UVC irradiation suppressed tumor growth in all five treated mice. The average fluorescent area of LLC-dual-color tumors on the untreated flank was significantly larger than on the UVC irradiation side at days 5, 10, and 15. In one mouse, UVC irradiation completely inhibited tumor formation. No apparent side effects of UVC exposure were observed.

Claims

1. A method to remove tumors surgically from a subject which method comprises removing only fluorescent tissue from said subject, wherein the cancer tissue of said subject has been selectively modified to express a fluorescent protein.

2. A method selectively to kill tumor cells in the context of normal tissue of a subject which method comprises irradiating, with ultraviolet light, tissue of the subject containing tumor cells that have been selectively labeled to express a fluorescent protein.

3. A method to effect efficient removal of solid tumors from a subject which method comprises removing only fluorescent tissue from said subject, wherein the cancer tissue of said subject has been selectively modified to express a fluorescent protein, followed by irradiating with ultraviolet light tissue containing tumor cells that have been selectively labeled to express a fluorescent protein.
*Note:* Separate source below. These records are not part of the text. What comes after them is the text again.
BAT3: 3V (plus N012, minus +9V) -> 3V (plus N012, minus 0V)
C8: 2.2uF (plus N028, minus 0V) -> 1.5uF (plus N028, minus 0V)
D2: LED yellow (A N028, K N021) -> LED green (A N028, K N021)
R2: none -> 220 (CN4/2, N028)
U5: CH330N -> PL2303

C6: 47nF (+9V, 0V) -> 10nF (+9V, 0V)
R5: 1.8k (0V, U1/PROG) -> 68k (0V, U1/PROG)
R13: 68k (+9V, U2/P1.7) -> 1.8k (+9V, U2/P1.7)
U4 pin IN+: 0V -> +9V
4. The method of claim 2 wherein the ultraviolet light is UVC.

5. The method of claim 3 wherein the ultraviolet light is UVC.

6. The method of claim 1 wherein the subject is human and wherein the cancer tissue has been selectively modified to express a fluorescent protein by administering a viral vector comprising an expression system for a protein essential for replication and a fluorescent protein under the control of a telomerase reverse transcriptase promoter.
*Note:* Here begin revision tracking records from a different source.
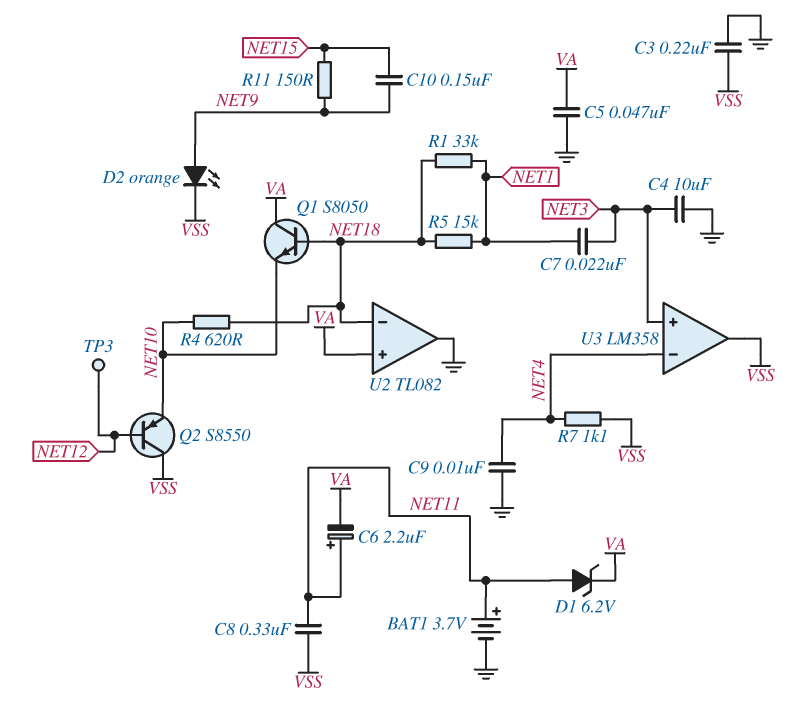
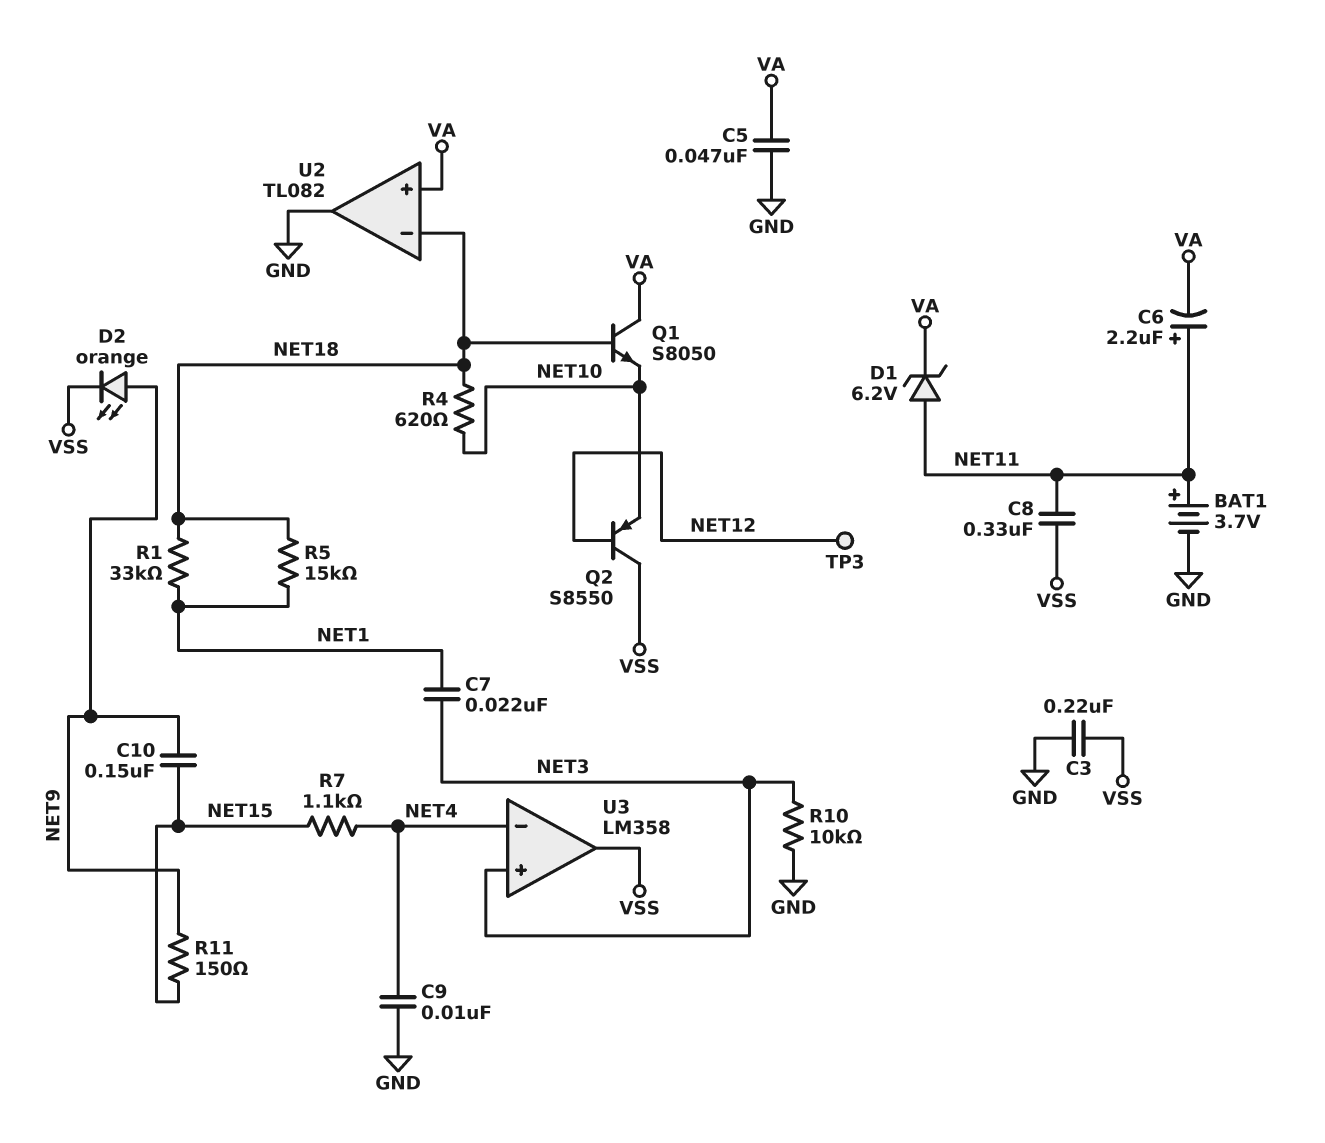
C4: 10uF (GND, NET3) -> none
R7: 1.1k (NET4, VSS) -> 1.1k (NET4, NET15)
R10: none -> 10k (GND, NET3)

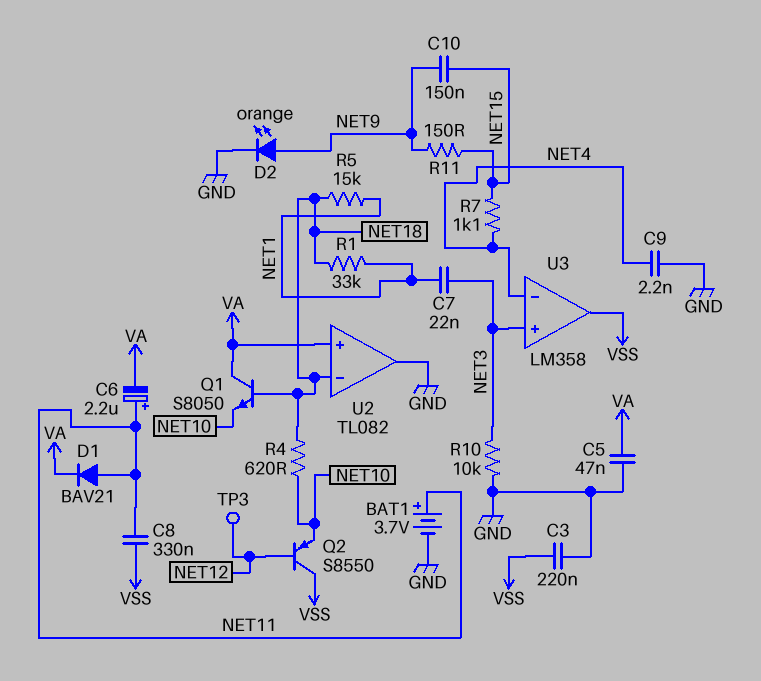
C9: 10nF (GND, NET4) -> 2.2nF (GND, NET4)
D1: zener 6.2V (A NET11, K VA) -> diode BAV21 (A NET11, K VA)
D2: LED orange (A NET9, K VSS) -> LED orange (A NET9, K GND)

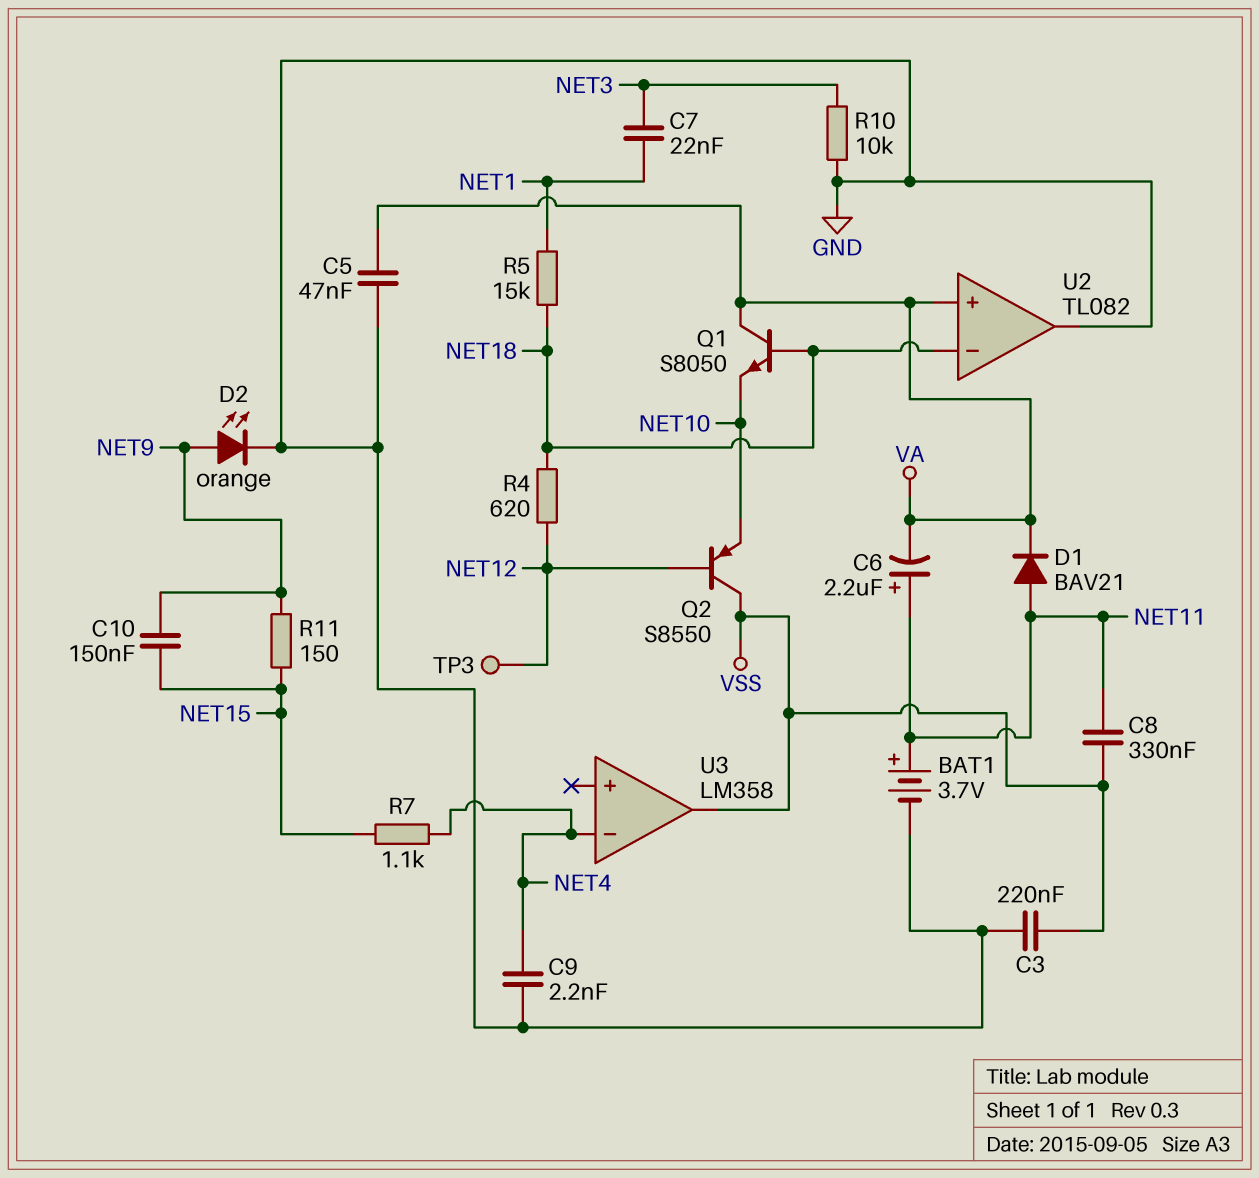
R1: 33k (NET1, NET18) -> none
R4: 620 (NET10, NET18) -> 620 (NET12, NET18)
U3 pin in+: NET3 -> none

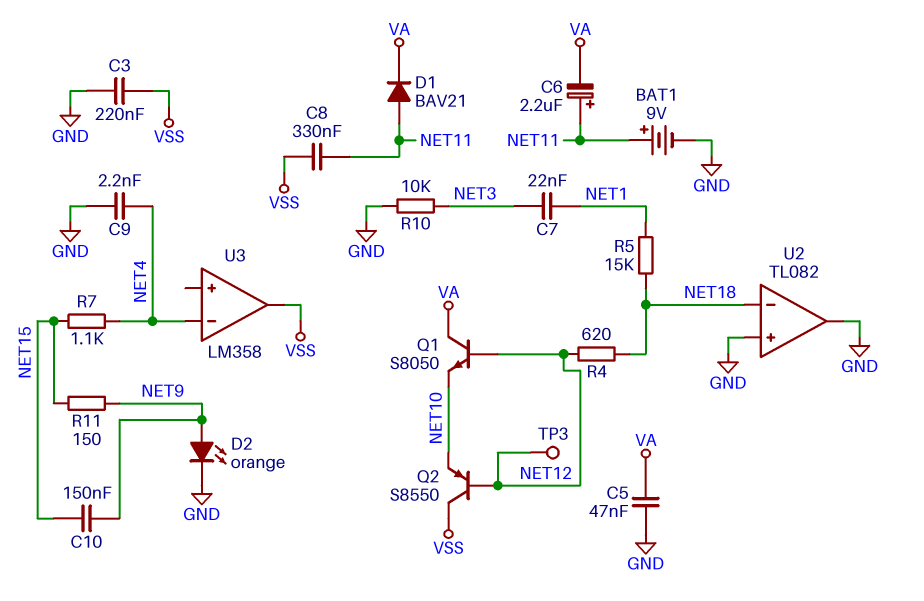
BAT1: 3.7V (plus NET11, minus GND) -> 9V (plus NET11, minus GND)
Q1: NPN S8050 (B NET18, C VA, E NET10) -> NPN S8050 (B NET12, C VA, E NET10)
U2 pin in+: VA -> GND

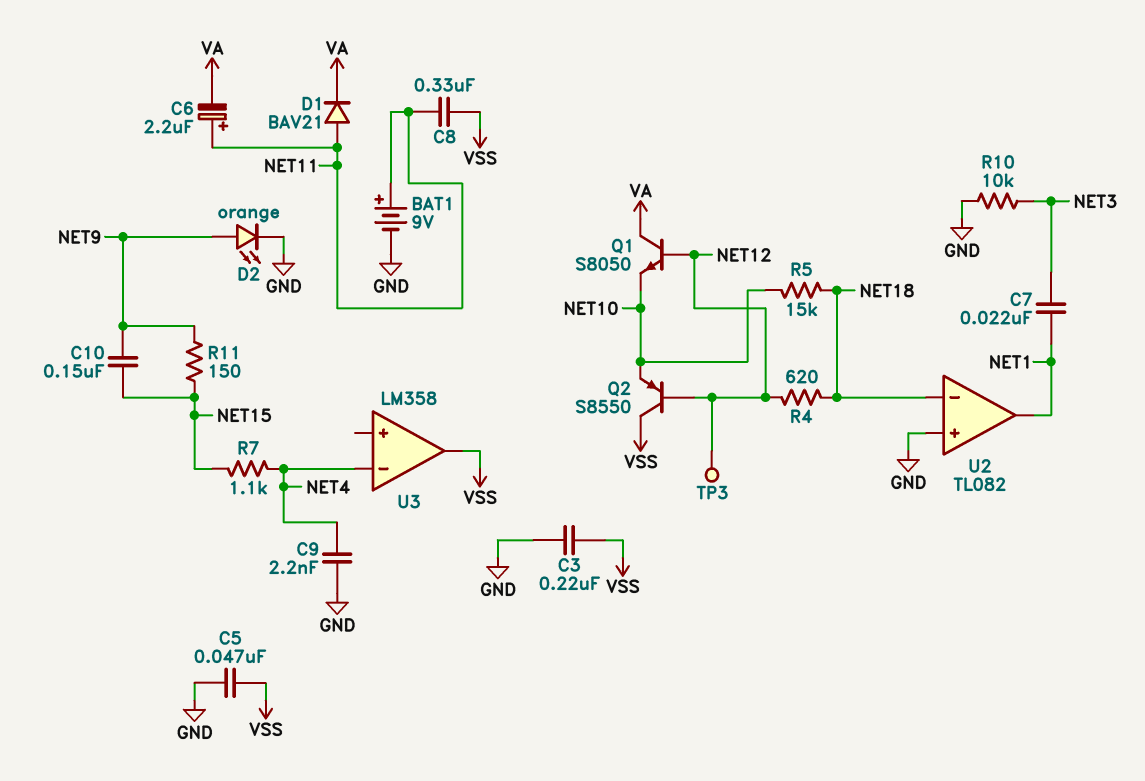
C5: 47nF (GND, VA) -> 47nF (GND, VSS)
R5: 15k (NET1, NET18) -> 15k (NET10, NET18)
U2 pin out: GND -> NET1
7. The method of claim 2 wherein the subject is human and wherein the cancer tissue has been selectively modified to express a fluorescent protein by administering a viral vector comprising an expression system for a protein essential for replication and a fluorescent protein under the control of a telomerase reverse transcriptase promoter.

8. The method of claim 3 wherein the subject is human and wherein the cancer tissue has been selectively modified to express a fluorescent protein by administering a viral vector comprising an expression system for a protein essential for replication and a fluorescent protein under the control of a telomerase reverse transcriptase promoter.